By Taxpayers Association of Oregon
OregonWatchdog.com
#1. SJR 26 — Stealing the Kicker: Just a few weeks ago the Senate Finance and Revenue Committee held a hearing on Senate Joint Resolution 26. Senate Joint Resolution 26 would eliminate the people’s Kicker Income Tax Refund law altogether. Oregonians are expected to collect, on average, a $1,730 kicker refund, next year due to surplus over-collected taxes being returned to taxpayers like yourself.
#2. HB 2757 — 500% over-cost cell-tax: HB 2757, a massive new tax that Salem politicians want added to Oregonians’ phone bills. The $68,520,000 a biennium tax is slated to fund the state’s new 9-8-8 suicide prevention hotline but, as Representative Reschke noted in his testimony before the committee, 44 other states have thus far funded their call centers without adding a new tax on consumers. A tax of $.03, not $.50, should suffice to cover basic costs of the 9-8-8 hotline. Cell-taxes nationally are the new back-door tax where they are increasing faster than general sales tax rates.

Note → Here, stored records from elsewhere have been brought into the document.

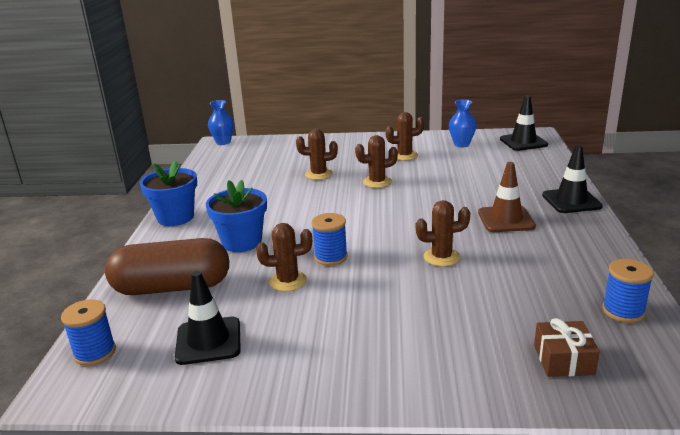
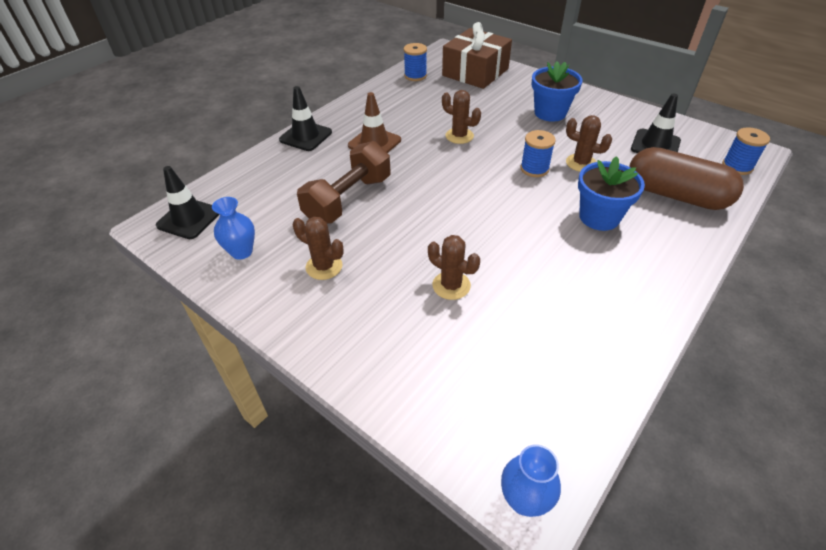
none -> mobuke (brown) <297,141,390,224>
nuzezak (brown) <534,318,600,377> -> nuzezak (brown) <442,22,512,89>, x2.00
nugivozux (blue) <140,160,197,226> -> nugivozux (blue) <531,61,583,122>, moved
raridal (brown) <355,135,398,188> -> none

#3. SB 140 — CAT Tax expansion: SB 140-3 raises the Corporate Activities Tax (CAT) exemption level from $1 million to $2 million to help spare the pain on many businesses. Yet at the same time raises taxes on businesses by 16% by reducing expense deductions for certain businesses ($2M to $10M) and raising the tax rate 7% for other larger companies. So in essence, it makes a bad tax worse for many while letting some escape the tax altogether. This bill was heard just a few weeks ago, making it a live threat. Bi-Mart cited CAT tax in their reason they closed their pharmacies.
#4. HB 3409 — Enviro-fees and mandates: Hb 3409 was a simple three sentence bill. Now at the end of Session and at nearly the last possible minute, environmentalists are working to gut-and-stuff this tiny bill with a massive 112 page amendment. This amendment allows the Environmental Quality Commission to create their own fee. The bill gives power to several agencies to enact rules requiring home/commercial construction/transportation projects and heat pumps to follow in order to meet certain arbitrary government benchmarks. We fear that this would give power to un-elected State Agencies the power to force rules on taxpayers without public hearings and a vote by the elected Legislature.
#5. HB 3090 Flavor ban: HB 3090 bans flavored products like vaping. Would demolish many small shops immediately. It would cost Oregonians $179 million in lost healthcare tax revenue.